O porta-voz do governo russo, Dmitri Peskov, ressaltou que esses foram acordos “poderosos, significativos e importantes”. Em declaração após o encontro, ele disse que foi discutida também a atuação de empresas russas no mercado venezuelano para aumentar os investimentos.
“As negociações foram muito completas, tanto no formato restrito quanto no formato expandido. Eles [os líderes] revisaram toda a pauta. A Venezuela é nossa parceira, e é por isso que existe cooperação em diversas áreas. Também foi discutida a atuação de empresas russas no mercado venezuelano, com o interesse de empresas russas em investimentos na Venezuela”, disse.
Relação histórica
Venezuela e União Soviética estabeleceram relações diplomáticas 1945, durante o governo de Isaías Medina Angarita (1941-1945). Durante a Guerra Fria, no entanto, a Venezuela adotou uma proximidade maior com os Estados Unidos, especialmente no governo de Rómulo Betancourt (1959-1964).

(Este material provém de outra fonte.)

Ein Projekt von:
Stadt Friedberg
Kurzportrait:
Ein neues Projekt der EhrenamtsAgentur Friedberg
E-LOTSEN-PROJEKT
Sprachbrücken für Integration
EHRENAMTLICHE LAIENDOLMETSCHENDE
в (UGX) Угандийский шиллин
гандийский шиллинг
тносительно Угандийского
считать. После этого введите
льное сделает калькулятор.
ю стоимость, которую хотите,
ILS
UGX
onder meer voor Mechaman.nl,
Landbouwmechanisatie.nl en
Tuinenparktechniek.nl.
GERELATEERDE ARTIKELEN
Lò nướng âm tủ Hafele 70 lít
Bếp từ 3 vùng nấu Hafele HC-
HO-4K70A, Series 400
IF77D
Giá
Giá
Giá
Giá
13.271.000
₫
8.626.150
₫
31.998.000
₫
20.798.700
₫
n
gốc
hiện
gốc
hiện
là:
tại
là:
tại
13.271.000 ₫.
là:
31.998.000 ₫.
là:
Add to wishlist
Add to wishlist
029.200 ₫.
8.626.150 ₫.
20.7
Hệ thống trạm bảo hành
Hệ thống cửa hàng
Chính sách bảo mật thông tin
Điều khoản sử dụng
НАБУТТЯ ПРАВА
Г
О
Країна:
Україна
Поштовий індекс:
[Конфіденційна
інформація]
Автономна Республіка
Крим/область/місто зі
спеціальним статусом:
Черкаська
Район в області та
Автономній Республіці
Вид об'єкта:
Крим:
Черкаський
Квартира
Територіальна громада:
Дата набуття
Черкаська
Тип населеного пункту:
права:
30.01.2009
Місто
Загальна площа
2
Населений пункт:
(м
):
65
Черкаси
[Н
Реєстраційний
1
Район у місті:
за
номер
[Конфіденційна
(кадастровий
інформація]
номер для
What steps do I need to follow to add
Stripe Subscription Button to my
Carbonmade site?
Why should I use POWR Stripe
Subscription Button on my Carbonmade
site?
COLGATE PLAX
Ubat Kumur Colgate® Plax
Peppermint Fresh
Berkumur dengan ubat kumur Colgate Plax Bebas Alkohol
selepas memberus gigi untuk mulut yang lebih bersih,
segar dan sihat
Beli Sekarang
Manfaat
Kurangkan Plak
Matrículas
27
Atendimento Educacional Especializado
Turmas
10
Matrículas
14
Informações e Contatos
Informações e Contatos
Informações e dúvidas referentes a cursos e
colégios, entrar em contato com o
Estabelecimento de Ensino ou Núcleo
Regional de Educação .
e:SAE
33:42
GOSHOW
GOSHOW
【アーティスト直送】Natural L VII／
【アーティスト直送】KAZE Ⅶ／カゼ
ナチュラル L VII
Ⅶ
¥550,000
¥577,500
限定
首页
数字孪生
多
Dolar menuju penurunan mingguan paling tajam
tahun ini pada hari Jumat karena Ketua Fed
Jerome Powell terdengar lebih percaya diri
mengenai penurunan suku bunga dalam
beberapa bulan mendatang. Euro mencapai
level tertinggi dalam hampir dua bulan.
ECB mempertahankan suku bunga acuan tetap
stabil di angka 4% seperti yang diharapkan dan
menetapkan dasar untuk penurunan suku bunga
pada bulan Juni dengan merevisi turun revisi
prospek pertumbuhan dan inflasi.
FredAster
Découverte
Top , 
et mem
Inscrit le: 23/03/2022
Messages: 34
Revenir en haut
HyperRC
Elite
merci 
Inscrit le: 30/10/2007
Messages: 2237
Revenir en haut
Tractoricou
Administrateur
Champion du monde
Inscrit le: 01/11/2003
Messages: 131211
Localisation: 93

Os países voltaram a se aproximar depois da queda do muro de Berlim e o fim da União Soviética. Durante os anos 1990, a Rússia se aproximou da Venezuela com acordos comerciais, especialmente para a exportação de petróleo por parte dos venezuelanos.
Com a eleição de Hugo Chávez em 1998, russos e venezuelanos passaram a ter uma relação muito próxima que se pautava, principalmente, em uma postura anti-imperialista e pró-integração latino-americana. A Venezuela passou a ser um dos maiores compradores de equipamentos militares russos, principalmente dos caças Sukhoi, helicópteros e sistemas de defesa aérea.
Na área energética, as empresas Gazprom e Rosneft passaram a ter participação no mercado petroleiro venezuelano e investiram na extração de petróleo e gás no país. A Rússia também passou a apoiar Chávez em organismos multilaterais e se colocou contra a pressão externa e o bloqueio dos EUA e da União Europeia desde o início dos anos 2000.
No governo de Nicolás Maduro essa aproximação se intensificou ainda mais. Em novembro de 2024, os dois países assinaram 8 acordos que davam continuidade a um processo de desenvolvimento econômico e social de “áreas estratégicas” para russos e venezuelanos. Os governos acordaram também uma parceria entre universidades para pesquisa e uma cooperação científica e tecnológica.
Nesse bloco de acordos, também foi definido que haverá uma troca de informações e ajuda mútua para as trocas comerciais e as tarifas cobradas para produtos comprados na Rússia e Venezuela. Também foi acordado um estudo geológico conjunto para o uso do subsolo por russos e venezuelanos.
A estatal petroleira venezuelana PDVSA também está envolvida em dois projetos. Um para a capacitação e formação petroquímica de estudantes da Universidade de Kazan e outro para o desenvolvimento de tecnologias e equipamentos para melhorar a segurança da indústria petroleira. O último acordo trata sobre a definição de um plano de ação para definir protocolos de segurança e normas trabalhistas.
Ao todo, os dois países têm mais de 350 acordos bilaterais assinados.